Pantau - Olimpiade 2024 di Paris telah mencatatkan dirinya sebagai salah satu edisi paling kontroversial dalam sejarah perhelatan olahraga internasional ini.
Sejak awal pelaksanaan, berbagai kontroversi telah mencuat, mulai dari acara pembukaan yang diperdebatkan, kondisi Sungai Seine yang belum sepenuhnya steril, hingga larangan berhijab bagi atlet muslimah.
Komite Olimpiade Internasional (IOC) telah diminta untuk merekomendasikan kepada pihak berwenang di Prancis agar mencabut larangan berhijab. Hal ini berkaitan erat dengan Piagam Olimpiade yang menjunjung tinggi prinsip nondiskriminasi.
Butir 4 dari Prinsip-Prinsip Fundamental Olimpiade menyatakan bahwa setiap individu harus memiliki akses terhadap olahraga tanpa diskriminasi dalam bentuk apa pun yang berkaitan dengan hak asasi manusia yang diakui secara internasional.
"Setiap individu harus memiliki akses terhadap olahraga, tanpa diskriminasi dalam bentuk apa pun sehubungan dengan hak asasi manusia yang diakui secara internasional dalam kewenangan Olympic Movement," demikian bunyi Fundamental Principles of Olympism, butir 4, dalam Piagam Olimpiade.

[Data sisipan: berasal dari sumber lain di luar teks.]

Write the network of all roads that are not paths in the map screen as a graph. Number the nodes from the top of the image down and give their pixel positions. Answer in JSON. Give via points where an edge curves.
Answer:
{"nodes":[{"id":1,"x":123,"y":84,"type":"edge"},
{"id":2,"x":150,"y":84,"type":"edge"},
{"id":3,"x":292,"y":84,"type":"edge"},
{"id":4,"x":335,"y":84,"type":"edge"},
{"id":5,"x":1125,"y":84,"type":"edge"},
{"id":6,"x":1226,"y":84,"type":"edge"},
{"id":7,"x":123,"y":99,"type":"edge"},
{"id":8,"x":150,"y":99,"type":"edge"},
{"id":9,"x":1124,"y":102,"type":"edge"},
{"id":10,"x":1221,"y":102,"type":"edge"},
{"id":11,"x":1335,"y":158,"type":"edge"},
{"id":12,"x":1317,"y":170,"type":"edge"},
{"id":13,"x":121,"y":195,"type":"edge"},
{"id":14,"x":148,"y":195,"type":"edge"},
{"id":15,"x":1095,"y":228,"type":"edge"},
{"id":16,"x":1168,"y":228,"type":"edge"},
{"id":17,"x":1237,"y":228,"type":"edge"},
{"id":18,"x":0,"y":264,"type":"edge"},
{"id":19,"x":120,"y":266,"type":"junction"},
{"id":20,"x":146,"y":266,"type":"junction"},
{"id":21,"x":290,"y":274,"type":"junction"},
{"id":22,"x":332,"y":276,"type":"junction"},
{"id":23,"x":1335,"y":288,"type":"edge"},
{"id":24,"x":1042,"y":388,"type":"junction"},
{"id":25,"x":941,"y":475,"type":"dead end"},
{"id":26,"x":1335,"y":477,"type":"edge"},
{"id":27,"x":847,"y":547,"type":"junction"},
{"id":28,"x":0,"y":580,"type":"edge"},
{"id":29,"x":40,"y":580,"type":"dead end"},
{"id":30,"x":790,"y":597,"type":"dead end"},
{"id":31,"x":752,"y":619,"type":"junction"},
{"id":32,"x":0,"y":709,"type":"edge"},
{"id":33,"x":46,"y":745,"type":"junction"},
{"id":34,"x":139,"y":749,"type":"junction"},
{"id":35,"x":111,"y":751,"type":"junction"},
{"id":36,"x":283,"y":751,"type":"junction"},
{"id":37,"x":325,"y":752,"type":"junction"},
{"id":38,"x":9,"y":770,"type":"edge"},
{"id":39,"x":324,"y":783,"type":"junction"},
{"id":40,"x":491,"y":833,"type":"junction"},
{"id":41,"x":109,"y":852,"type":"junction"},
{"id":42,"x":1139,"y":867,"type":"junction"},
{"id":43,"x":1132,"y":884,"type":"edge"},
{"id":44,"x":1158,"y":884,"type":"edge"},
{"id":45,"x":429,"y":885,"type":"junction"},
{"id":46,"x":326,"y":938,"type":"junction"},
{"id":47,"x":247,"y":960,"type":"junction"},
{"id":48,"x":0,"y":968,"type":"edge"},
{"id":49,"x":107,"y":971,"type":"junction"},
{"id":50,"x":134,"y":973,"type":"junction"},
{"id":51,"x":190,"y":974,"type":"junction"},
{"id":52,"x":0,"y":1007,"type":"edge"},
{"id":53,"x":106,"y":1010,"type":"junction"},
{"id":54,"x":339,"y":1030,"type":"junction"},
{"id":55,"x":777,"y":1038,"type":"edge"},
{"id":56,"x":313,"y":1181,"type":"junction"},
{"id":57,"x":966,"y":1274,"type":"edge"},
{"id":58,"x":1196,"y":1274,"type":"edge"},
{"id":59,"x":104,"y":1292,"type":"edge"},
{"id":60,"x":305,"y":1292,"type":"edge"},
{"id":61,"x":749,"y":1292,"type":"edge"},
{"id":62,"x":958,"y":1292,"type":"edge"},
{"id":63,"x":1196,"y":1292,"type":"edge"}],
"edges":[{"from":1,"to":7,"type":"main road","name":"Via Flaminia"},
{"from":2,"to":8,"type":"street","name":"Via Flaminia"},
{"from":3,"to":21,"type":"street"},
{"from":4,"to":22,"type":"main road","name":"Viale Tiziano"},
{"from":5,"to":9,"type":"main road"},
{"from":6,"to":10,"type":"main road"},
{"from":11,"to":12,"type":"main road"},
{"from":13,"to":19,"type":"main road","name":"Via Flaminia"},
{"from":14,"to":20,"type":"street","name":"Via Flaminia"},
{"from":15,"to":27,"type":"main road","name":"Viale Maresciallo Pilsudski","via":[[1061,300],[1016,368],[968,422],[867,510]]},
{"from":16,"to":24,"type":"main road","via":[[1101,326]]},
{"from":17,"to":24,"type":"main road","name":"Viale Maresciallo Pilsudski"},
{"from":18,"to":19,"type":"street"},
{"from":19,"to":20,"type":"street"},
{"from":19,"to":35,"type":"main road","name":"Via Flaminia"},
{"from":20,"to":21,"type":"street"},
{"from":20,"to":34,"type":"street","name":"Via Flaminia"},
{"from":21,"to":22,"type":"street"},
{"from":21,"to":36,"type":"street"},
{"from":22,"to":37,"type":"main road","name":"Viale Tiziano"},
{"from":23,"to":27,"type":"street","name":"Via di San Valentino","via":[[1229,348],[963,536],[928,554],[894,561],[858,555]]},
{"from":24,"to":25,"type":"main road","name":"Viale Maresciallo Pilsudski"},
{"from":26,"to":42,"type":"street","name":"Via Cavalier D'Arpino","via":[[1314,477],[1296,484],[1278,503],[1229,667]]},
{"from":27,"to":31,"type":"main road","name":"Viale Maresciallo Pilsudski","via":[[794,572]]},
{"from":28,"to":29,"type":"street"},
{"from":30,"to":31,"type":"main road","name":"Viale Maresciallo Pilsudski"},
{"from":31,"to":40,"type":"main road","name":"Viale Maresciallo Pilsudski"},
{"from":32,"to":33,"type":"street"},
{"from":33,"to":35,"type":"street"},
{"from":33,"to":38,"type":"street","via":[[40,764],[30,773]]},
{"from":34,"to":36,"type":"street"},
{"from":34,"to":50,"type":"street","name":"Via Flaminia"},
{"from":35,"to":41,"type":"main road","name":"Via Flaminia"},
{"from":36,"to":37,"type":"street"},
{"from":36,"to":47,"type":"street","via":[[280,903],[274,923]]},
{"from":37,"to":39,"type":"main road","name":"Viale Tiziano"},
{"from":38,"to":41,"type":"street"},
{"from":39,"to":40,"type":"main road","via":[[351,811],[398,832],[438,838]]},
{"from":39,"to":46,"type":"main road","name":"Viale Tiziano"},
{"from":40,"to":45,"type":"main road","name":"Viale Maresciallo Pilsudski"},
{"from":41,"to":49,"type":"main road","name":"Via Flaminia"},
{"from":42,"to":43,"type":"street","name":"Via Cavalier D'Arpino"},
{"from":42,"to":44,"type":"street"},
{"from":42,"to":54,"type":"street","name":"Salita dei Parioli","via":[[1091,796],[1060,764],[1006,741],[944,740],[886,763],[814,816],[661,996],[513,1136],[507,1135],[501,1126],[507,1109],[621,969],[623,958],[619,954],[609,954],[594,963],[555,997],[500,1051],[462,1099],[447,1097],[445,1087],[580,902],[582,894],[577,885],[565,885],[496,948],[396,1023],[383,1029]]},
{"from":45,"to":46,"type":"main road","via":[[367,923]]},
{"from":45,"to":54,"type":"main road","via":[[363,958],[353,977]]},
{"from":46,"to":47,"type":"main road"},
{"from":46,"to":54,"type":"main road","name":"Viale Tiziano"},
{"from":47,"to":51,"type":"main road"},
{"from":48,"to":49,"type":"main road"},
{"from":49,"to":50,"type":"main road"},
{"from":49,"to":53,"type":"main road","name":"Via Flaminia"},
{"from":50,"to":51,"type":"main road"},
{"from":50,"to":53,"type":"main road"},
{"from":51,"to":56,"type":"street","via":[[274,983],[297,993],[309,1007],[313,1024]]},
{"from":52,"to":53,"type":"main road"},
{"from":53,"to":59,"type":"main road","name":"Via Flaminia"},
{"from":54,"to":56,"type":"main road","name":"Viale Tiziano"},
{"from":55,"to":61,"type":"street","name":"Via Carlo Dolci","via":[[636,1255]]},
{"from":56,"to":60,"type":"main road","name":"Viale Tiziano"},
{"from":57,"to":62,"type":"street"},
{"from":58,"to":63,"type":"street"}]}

Terdapat enam kata 'diskriminasi' dalam Piagam Olimpiade yang merujuk pada hak setiap manusia, termasuk atlet, untuk terlibat secara utuh tanpa memandang ras, warna kulit, jenis kelamin, orientasi seksual, bahasa, agama, pendapat politik atau lainnya, asal usul kebangsaan atau sosial, properti, kelahiran atau status lainnya (butir 6).
Paris 2024 diharapkan menjadi perayaan spektakuler yang mengedepankan persatuan dan keragaman budaya melalui partisipasi para atlet dari berbagai latar belakang.
Namun, semangat kompetisi ini dibayangi oleh kontroversi sosial yang signifikan, terutama mengenai larangan Prancis terhadap hijab atau jilbab.
Larangan ini telah memicu perdebatan lebih luas tentang ekspresi agama dan budaya, serta dialog global mengenai hak dan kebebasan individu.
Pada September 2023, Menteri Olahraga Prancis, Amelie Oudea-Castera, menyatakan bahwa pemerintah menentang pemakaian simbol agama apa pun selama acara olahraga.
Menurutnya, larangan tersebut dimaksudkan untuk menciptakan netralitas dan menegaskan status Prancis sebagai negara sekuler dan liberal.
"Apa maksudnya? Itu berarti larangan terhadap segala jenis dakwah. Itu berarti netralitas mutlak dalam pelayanan publik. Atlet Prancis tidak diperbolehkan mengenakan penutup kepala," kata Oudea-Castera kepada televisi France 3.
Kontroversi ini menimbulkan pertanyaan besar tentang bagaimana Olimpiade, yang seharusnya menjadi ajang perayaan keberagaman dan inklusivitas, dapat mengakomodasi nilai-nilai universal tersebut dalam konteks peraturan dan kebijakan negara tuan rumah.
Semangat Olimpiade yang seharusnya mendorong persahabatan, solidaritas, dan fair play kini diuji oleh kebijakan yang dianggap diskriminatif oleh sebagian kalangan.